- _TEXTE DU DOCUMENT_
· · · · ·

Assurément, Madame Schnapper n'a pas lu grand-chose des écrits de ces fameux "pédagogues". On ne peut que sourire devant de telles certitudes à propos de la lecture et de l'étrangeté de la formule (lecture globale) qui révèle une grande ignorance du sujet : tant d'écrits existent qui en prouvent l'erreur, auxquels chacun peut se référer. Mais la seconde phrase citée mérite qu'on s'y arrête. Le traitement bizarre de sa ponctuation — elle met le mot entre guillemets — prouve que le mot même, comme la notion qu'il recouvre, lui est étranger.
Comment une directrice d'études en Sciences Sociales à l'EHESS de Paris peut-elle commettre un tel contresens ? Où a-t-elle entendu une sottise pareille ? Il faut surtout avoir une piètre idée des collègues enseignants pour penser qu'il en existe un quelque part capable de la proférer.
Donc, sans revenir sur l'absurdité des méfaits de la "lecture globale", il est nécessaire de remettre quelques points sur l'i de la pédagogie.

Je pense que chacun, même madame Schnapper, est d'accord pour admettre que le métier d'enseignant consiste à permettre aux élèves d'acquérir les savoirs indispensables à un futur citoyen. Toute la question est de savoir ce qui va effectivement rendre possible une telle acquisition.
Or, nombreuses sont les raisons qui poussent à remettre en question la pratique habituelle, selon laquelle l'enseignant devrait distribuer aux élèves sous forme d'un discours les savoirs en question, bien emballés, comme des paquets tout faits.

· · · · ·

- _DONNÉES PRÉSENTÉES_
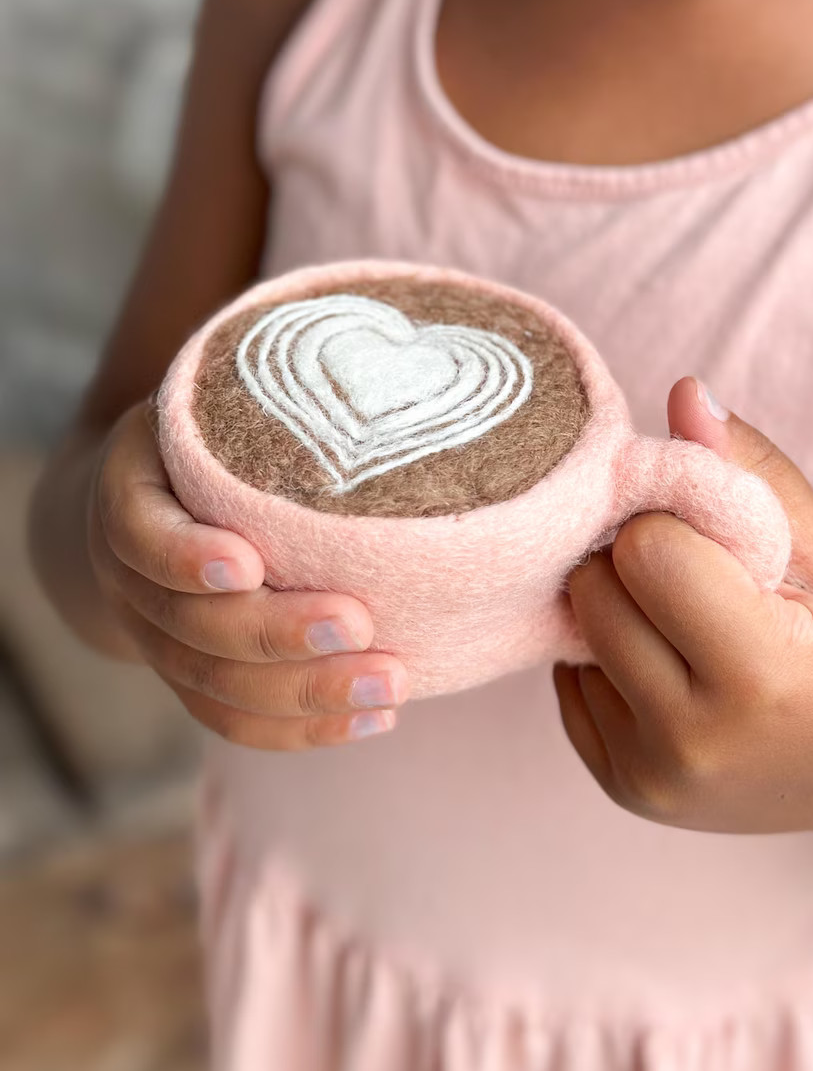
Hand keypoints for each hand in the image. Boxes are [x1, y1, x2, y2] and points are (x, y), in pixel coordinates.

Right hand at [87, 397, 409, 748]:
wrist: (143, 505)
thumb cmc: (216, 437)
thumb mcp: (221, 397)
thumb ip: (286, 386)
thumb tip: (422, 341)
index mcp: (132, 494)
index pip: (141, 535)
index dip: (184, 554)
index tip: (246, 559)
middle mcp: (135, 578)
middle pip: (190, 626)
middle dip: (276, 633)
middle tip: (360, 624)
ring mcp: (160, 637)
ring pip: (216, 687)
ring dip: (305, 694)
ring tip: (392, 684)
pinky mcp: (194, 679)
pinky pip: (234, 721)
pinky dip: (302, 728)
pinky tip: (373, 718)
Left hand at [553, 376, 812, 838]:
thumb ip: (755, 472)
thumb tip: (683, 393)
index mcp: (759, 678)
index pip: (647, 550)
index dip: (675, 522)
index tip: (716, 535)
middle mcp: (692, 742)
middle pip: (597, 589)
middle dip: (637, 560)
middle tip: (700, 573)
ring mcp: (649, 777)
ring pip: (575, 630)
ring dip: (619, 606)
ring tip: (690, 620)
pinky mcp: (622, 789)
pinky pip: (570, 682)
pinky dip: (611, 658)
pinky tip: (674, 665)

· · · · ·

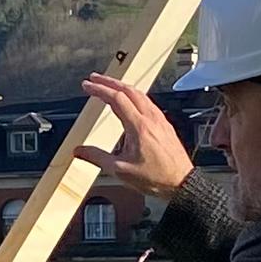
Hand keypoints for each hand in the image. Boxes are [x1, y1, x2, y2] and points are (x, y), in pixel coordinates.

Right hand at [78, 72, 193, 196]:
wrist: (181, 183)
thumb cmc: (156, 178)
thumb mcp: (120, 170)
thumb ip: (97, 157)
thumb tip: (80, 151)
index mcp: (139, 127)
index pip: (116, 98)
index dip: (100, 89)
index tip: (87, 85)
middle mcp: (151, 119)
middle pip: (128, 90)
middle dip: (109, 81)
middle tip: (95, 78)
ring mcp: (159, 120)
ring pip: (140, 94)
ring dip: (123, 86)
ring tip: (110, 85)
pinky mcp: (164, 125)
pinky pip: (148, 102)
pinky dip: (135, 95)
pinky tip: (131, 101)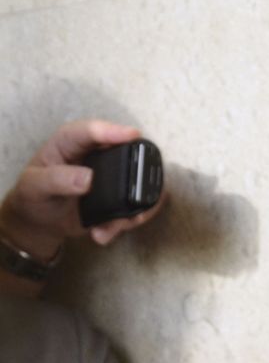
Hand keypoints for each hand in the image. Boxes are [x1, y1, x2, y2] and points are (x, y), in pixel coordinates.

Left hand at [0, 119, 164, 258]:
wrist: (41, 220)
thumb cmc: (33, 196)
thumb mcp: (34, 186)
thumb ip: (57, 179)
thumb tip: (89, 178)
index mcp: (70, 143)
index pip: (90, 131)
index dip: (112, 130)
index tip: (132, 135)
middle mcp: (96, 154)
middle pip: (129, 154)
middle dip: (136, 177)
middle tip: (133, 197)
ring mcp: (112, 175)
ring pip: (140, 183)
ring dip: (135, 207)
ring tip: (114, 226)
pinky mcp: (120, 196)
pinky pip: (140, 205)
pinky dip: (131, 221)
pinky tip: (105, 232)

· · · · ·

- _OBJECTIF DE L'EXERCICE_
Poursuivez le texte sur la pédagogie à partir de sa dernière phrase.

- _PROBLÈME RÉSOLU_
Non seulement dire cela n'est pas nier le travail d'enseignant, mais c'est lui rendre son véritable rôle.
Cette personne oublie que le métier d'enseignant offre de grandes différences avec celui de préposé à la distribution du courrier : contrairement à ce dernier, il n'a pas à remettre aux élèves les savoirs qu'il a reçus quand il était en classe. Du reste, ces savoirs, il ne les a pas seulement REÇUS : si c'était le cas, il ne pourrait pas s'en servir : on ne peut pas utiliser une information simplement fournie. Or l'enseignant s'en sert, puisqu'il fait des cours avec. C'est la preuve qu'il les a reconstruits pour les faire siens.
Pour qu'un information reçue (entendue ou lue) devienne un savoir, il faut tout un travail de "démolition-reconstruction", de transformation profonde des savoirs antérieurs. C'est alors seulement que peut se produire cette chose étrange qu'on appelle APPRENDRE.
Certes, on sait bien que certains élèves, vivant dans un milieu culturellement riche et affectivement positif, vont pouvoir effectuer d'eux-mêmes — et sans s'en rendre compte — ces opérations de transformation, à partir d'un cours ou d'une lecture ; mais il est clair que c'est loin d'être le cas pour tous les autres.
Or, pour que cela se produise chez tous les élèves, il n'existe que l'enseignant : ni le numérique (qui n'est qu'un truchement parmi d'autres, si intéressant et nécessaire soit-il), ni tout autre moyen innovant, n'en a les moyens, car ils ne peuvent apporter que des "informations". Rien ne peut remplacer la relation interpersonnelle et la complicité, même peu positive, pour créer la sécurité affective sans laquelle le travail de "digestion/construction" ne peut se faire.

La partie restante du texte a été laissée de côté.